Capital gains tax and VAT are two key areas Birmingham’s finance community will be watching intently for in the Emergency Budget.

Chancellor George Osborne will reveal the Government’s drastic proposals to slash spending and increase taxes in order to reduce the UK’s financial deficit on June 22.

Eric Williams, Grant Thornton UK head of private client and Birmingham head of tax, said there was growing speculation that a VAT rise would feature in the Budget.

“Whilst this increase was not mentioned in the Conservative election manifesto, the Liberal Democrats included a pledge to address the differing VAT treatment of new build properties with that of property repairs,” he said.

“The UK standard rate of 17.5 per cent is relatively low when compared to other EU countries and having now had an opportunity to review the country’s books, the Chancellor may face an irresistible temptation to increase it to 20 per cent – a figure predicted by many leading economists.

“The dilemma for the Chancellor though, is when to make the increase.”

A survey by KPMG revealed that if taxes had to rise to help plug gaps in the nation’s finances, most businesses would prefer an increase in VAT to any other tax rise.

But according to KPMG, this may miss the point on the potential impact of a VAT rise on the economy.
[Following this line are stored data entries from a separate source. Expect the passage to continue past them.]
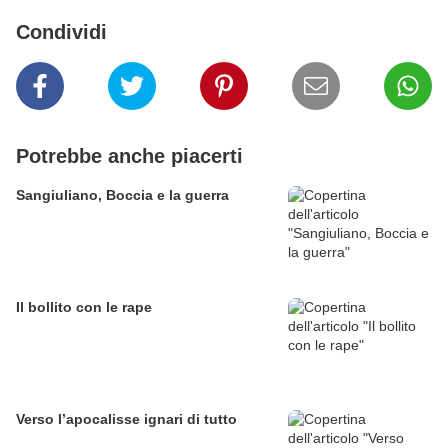
Condividi
Potrebbe anche piacerti
Sangiuliano, Boccia e la guerra
Il bollito con le rape
Verso l’apocalisse ignari di tutto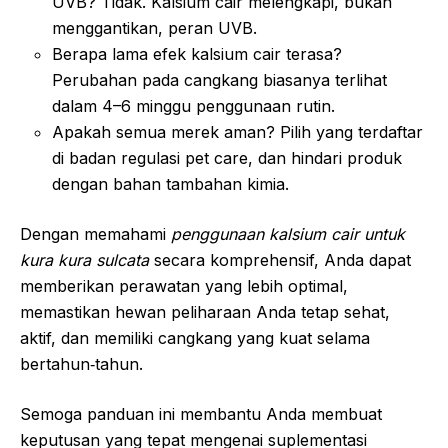
UVB? Tidak. Kalsium cair melengkapi, bukan
menggantikan, peran UVB.
Berapa lama efek kalsium cair terasa?
Perubahan pada cangkang biasanya terlihat
dalam 4–6 minggu penggunaan rutin.
Apakah semua merek aman? Pilih yang terdaftar
di badan regulasi pet care, dan hindari produk
dengan bahan tambahan kimia.
Dengan memahami
penggunaan kalsium cair untuk
kura kura sulcata
secara komprehensif, Anda dapat
memberikan perawatan yang lebih optimal,
memastikan hewan peliharaan Anda tetap sehat,
aktif, dan memiliki cangkang yang kuat selama
bertahun‑tahun.
Semoga panduan ini membantu Anda membuat
keputusan yang tepat mengenai suplementasi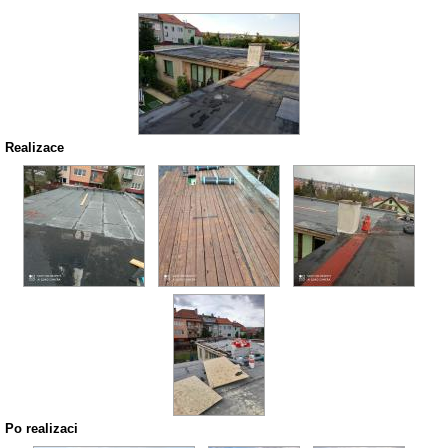
Realizace
Po realizaci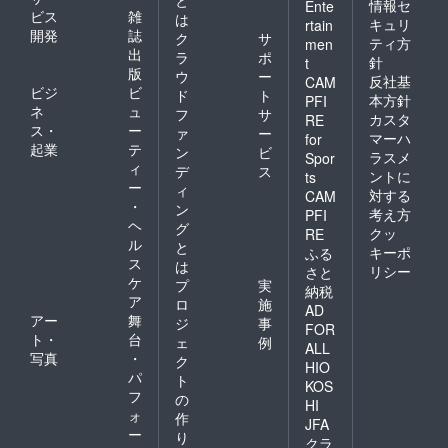
情報セ
Ente
ビス
雑
は
キュリ
rtain
開発
誌
ク
サ
ティ方
men
出
ラ
ポ
針
t
版
ウ
ー
反社基
CAM
ビジ
ビ
ド
ト
本方針
PFI
ネ
ュ
フ
サ
カスタ
RE
ス・
ー
ァ
ー
マーハ
for
起業
テ
ン
ビ
ラスメ
Spor
ィ
デ
ス
ントに
ts
ー
ィ
対する
CAM
・
ン
考え方
PFI
ヘ
グ
クッ
RE
ル
と
キーポ
ふる
ス
は
リシー
さと
ケ
プ
実
納税
ア
ロ
施
AD
アー
舞
ジ
事
FOR
ト・
台
ェ
例
ALL
写真
・
ク
HIO
パ
ト
KOS
フ
の
HI
ォ
作
JFA
ー
り
クラ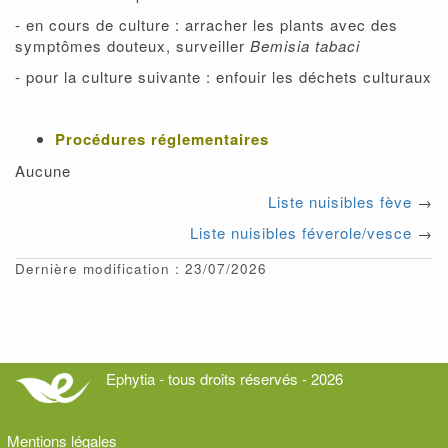
- en cours de culture : arracher les plants avec des
symptômes douteux, surveiller
Bemisia tabaci
- pour la culture suivante : enfouir les déchets culturaux
Procédures réglementaires
Aucune
Liste nuisibles fève
→
Liste nuisibles féverole/vesce
→
Dernière modification : 23/07/2026
Ephytia - tous droits réservés - 2026
Mentions légales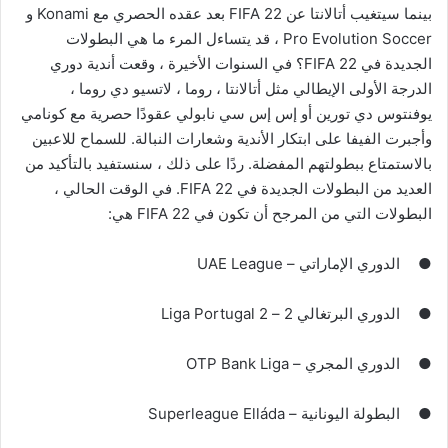
بينما سيتغيب أتالانتا عن FIFA 22 بعد عقده الحصري مع Konami و
Pro Evolution Soccer ، قد يتساءل المرء ما هي البطولات
الجديدة في FIFA 22؟ في السنوات الأخيرة ، وقعت أندية دوري
الدرجة الأولى الإيطالي مثل أتالانتا ، روما ، لاتسيو دي روما ،
يوفنتوس دي تورين أو إس إس سي نابولي عقودًا حصرية مع كونامي
وأجبرت الفيفا على ابتكار الأندية وشعارات النبالة. للسماح للاعبين
بالاستمتاع ببطولتهم المفضلة. ردًا على ذلك ، سنستفيد بالتأكيد من
العديد من البطولات الجديدة في FIFA 22. في الوقت الحالي ،
البطولات التي من المرجح أن تكون في FIFA 22 هي:
●
الدوري الإماراتي – UAE League
●
الدوري البرتغالي 2 – Liga Portugal 2
●
الدوري المجري – OTP Bank Liga
●
البطولة اليونانية – Superleague Elláda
Simon Jonsson, head of tax at KPMG in the Midlands, said: “Despite the coalition’s silence on a possible VAT rise to date, it is surely a tempting target given its revenue raising potential.

“A rise from our current 17.5 percent to the European average of 20 per cent would, on current spending patterns, yield around £1 billion a month from the moment it is introduced.

“The big unknown, however, is the potential risk that such a move could stifle consumer spending and thus hamper the recovery, as it could cost the average household £425 a year.”

Meanwhile it looks certain that the capital gains tax (CGT) rate on the disposal of non-business assets will be increased in line with income tax rates, which could mean an effective tax rate on capital gains of up to 50 per cent.

In order to continue to encourage entrepreneurial activity, PwC is anticipating a lower CGT rate to apply to business assets which should include certain shareholding in private companies. The CGT rate on such assets could be set between 10 and 20 per cent, it believes.

Barry Smith, head of tax at PricewaterhouseCoopers, Midlands, said: “A lower rate for CGT on business assets would be welcomed by Midlands entrepreneurs.

“Again, the tax rate applied to such assets may vary so that assets held for the longer term enjoy the lowest tax rates. This would of course take us back to a similar position to taper relief.”